Records contained in a dataset
++++
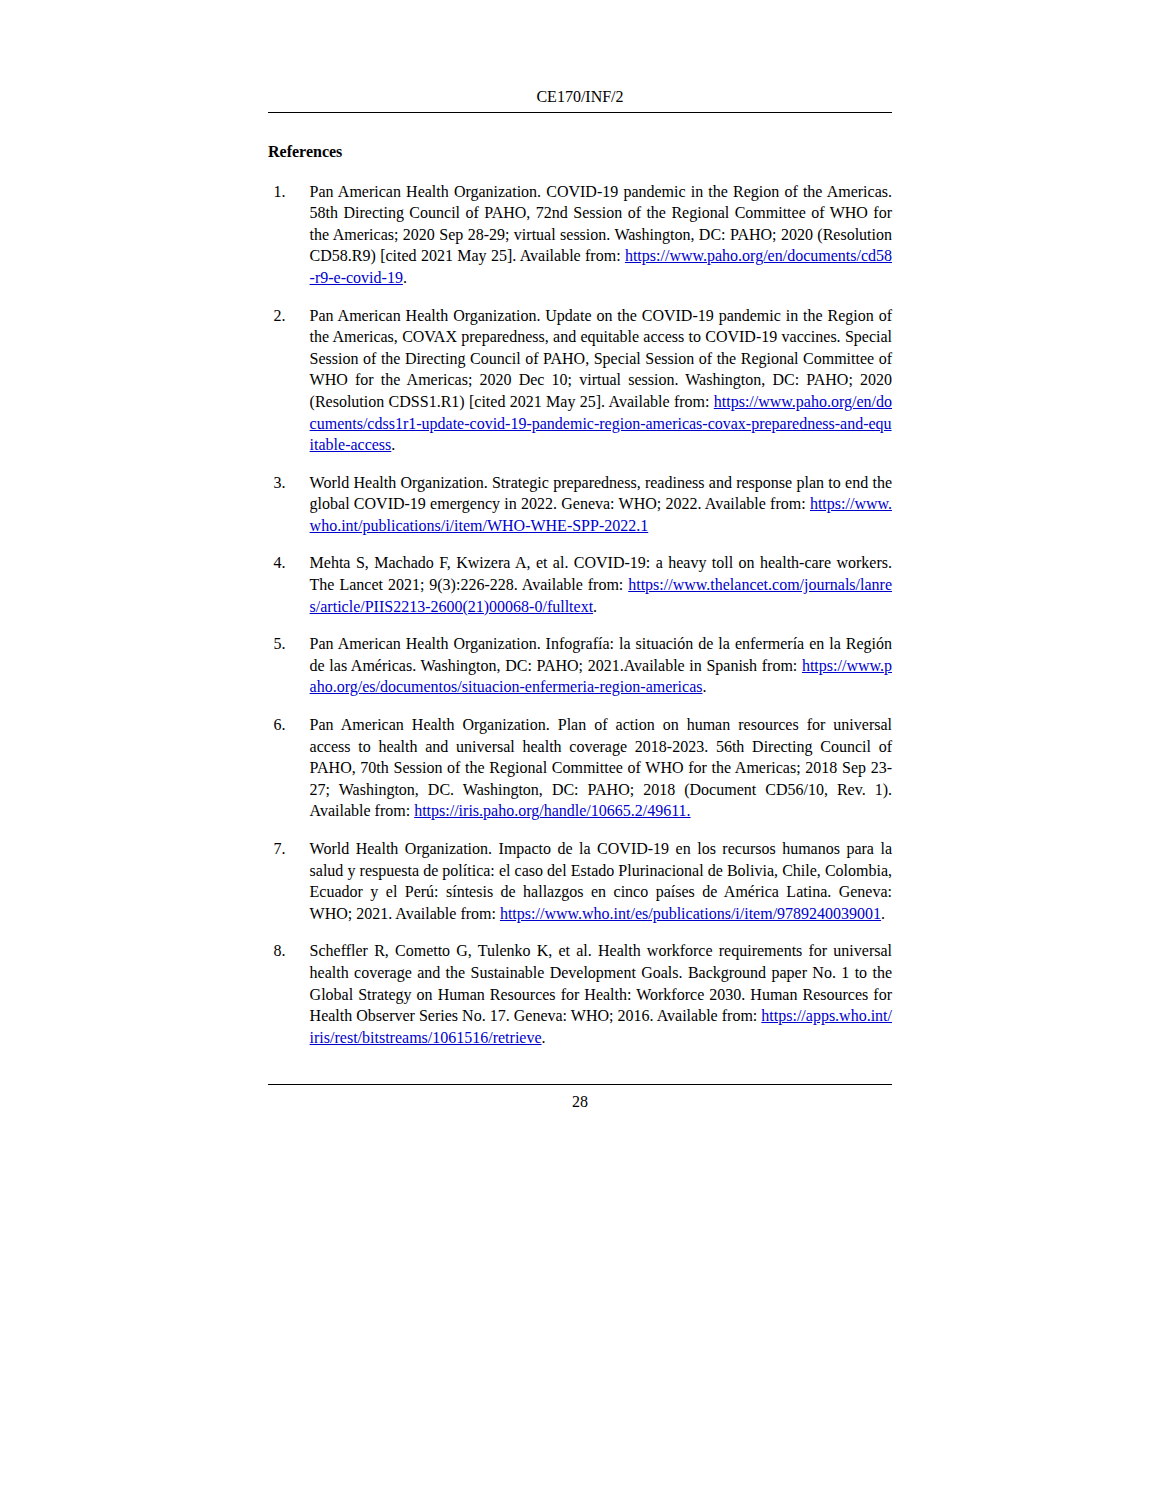CE170/INF/2
References
Pan American Health Organization. COVID-19 pandemic in the Region of the Americas. 58th Directing Council of PAHO, 72nd Session of the Regional Committee of WHO for the Americas; 2020 Sep 28-29; virtual session. Washington, DC: PAHO; 2020 (Resolution CD58.R9) [cited 2021 May 25]. Available from: https://www.paho.org/en/documents/cd58-r9-e-covid-19.
Pan American Health Organization. Update on the COVID-19 pandemic in the Region of the Americas, COVAX preparedness, and equitable access to COVID-19 vaccines. Special Session of the Directing Council of PAHO, Special Session of the Regional Committee of WHO for the Americas; 2020 Dec 10; virtual session. Washington, DC: PAHO; 2020 (Resolution CDSS1.R1) [cited 2021 May 25]. Available from: https://www.paho.org/en/documents/cdss1r1-update-covid-19-pandemic-region-americas-covax-preparedness-and-equitable-access.
World Health Organization. Strategic preparedness, readiness and response plan to end the global COVID-19 emergency in 2022. Geneva: WHO; 2022. Available from: https://www.who.int/publications/i/item/WHO-WHE-SPP-2022.1
Mehta S, Machado F, Kwizera A, et al. COVID-19: a heavy toll on health-care workers. The Lancet 2021; 9(3):226-228. Available from: https://www.thelancet.com/journals/lanres/article/PIIS2213-2600(21)00068-0/fulltext.
Pan American Health Organization. Infografía: la situación de la enfermería en la Región de las Américas. Washington, DC: PAHO; 2021.Available in Spanish from: https://www.paho.org/es/documentos/situacion-enfermeria-region-americas.
Pan American Health Organization. Plan of action on human resources for universal access to health and universal health coverage 2018-2023. 56th Directing Council of PAHO, 70th Session of the Regional Committee of WHO for the Americas; 2018 Sep 23-27; Washington, DC. Washington, DC: PAHO; 2018 (Document CD56/10, Rev. 1). Available from: https://iris.paho.org/handle/10665.2/49611.
World Health Organization. Impacto de la COVID-19 en los recursos humanos para la salud y respuesta de política: el caso del Estado Plurinacional de Bolivia, Chile, Colombia, Ecuador y el Perú: síntesis de hallazgos en cinco países de América Latina. Geneva: WHO; 2021. Available from: https://www.who.int/es/publications/i/item/9789240039001.
Scheffler R, Cometto G, Tulenko K, et al. Health workforce requirements for universal health coverage and the Sustainable Development Goals. Background paper No. 1 to the Global Strategy on Human Resources for Health: Workforce 2030. Human Resources for Health Observer Series No. 17. Geneva: WHO; 2016. Available from: https://apps.who.int/iris/rest/bitstreams/1061516/retrieve.
28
++++
(WORK TO COMPLETE) Without the pictures, copy all of the entries exactly as they appear.

(OUTPUT FOR THIS TASK)
CE170/INF/2
References
Pan American Health Organization. COVID-19 pandemic in the Region of the Americas. 58th Directing Council of PAHO, 72nd Session of the Regional Committee of WHO for the Americas; 2020 Sep 28-29; virtual session. Washington, DC: PAHO; 2020 (Resolution CD58.R9) [cited 2021 May 25]. Available from: https://www.paho.org/en/documents/cd58-r9-e-covid-19.
Pan American Health Organization. Update on the COVID-19 pandemic in the Region of the Americas, COVAX preparedness, and equitable access to COVID-19 vaccines. Special Session of the Directing Council of PAHO, Special Session of the Regional Committee of WHO for the Americas; 2020 Dec 10; virtual session. Washington, DC: PAHO; 2020 (Resolution CDSS1.R1) [cited 2021 May 25]. Available from: https://www.paho.org/en/documents/cdss1r1-update-covid-19-pandemic-region-americas-covax-preparedness-and-equitable-access.
World Health Organization. Strategic preparedness, readiness and response plan to end the global COVID-19 emergency in 2022. Geneva: WHO; 2022. Available from: https://www.who.int/publications/i/item/WHO-WHE-SPP-2022.1
Mehta S, Machado F, Kwizera A, et al. COVID-19: a heavy toll on health-care workers. The Lancet 2021; 9(3):226-228. Available from: https://www.thelancet.com/journals/lanres/article/PIIS2213-2600(21)00068-0/fulltext.
Pan American Health Organization. Infografía: la situación de la enfermería en la Región de las Américas. Washington, DC: PAHO; 2021.Available in Spanish from: https://www.paho.org/es/documentos/situacion-enfermeria-region-americas.
Pan American Health Organization. Plan of action on human resources for universal access to health and universal health coverage 2018-2023. 56th Directing Council of PAHO, 70th Session of the Regional Committee of WHO for the Americas; 2018 Sep 23-27; Washington, DC. Washington, DC: PAHO; 2018 (Document CD56/10, Rev. 1). Available from: https://iris.paho.org/handle/10665.2/49611.
World Health Organization. Impacto de la COVID-19 en los recursos humanos para la salud y respuesta de política: el caso del Estado Plurinacional de Bolivia, Chile, Colombia, Ecuador y el Perú: síntesis de hallazgos en cinco países de América Latina. Geneva: WHO; 2021. Available from: https://www.who.int/es/publications/i/item/9789240039001.
Scheffler R, Cometto G, Tulenko K, et al. Health workforce requirements for universal health coverage and the Sustainable Development Goals. Background paper No. 1 to the Global Strategy on Human Resources for Health: Workforce 2030. Human Resources for Health Observer Series No. 17. Geneva: WHO; 2016. Available from: https://apps.who.int/iris/rest/bitstreams/1061516/retrieve.
28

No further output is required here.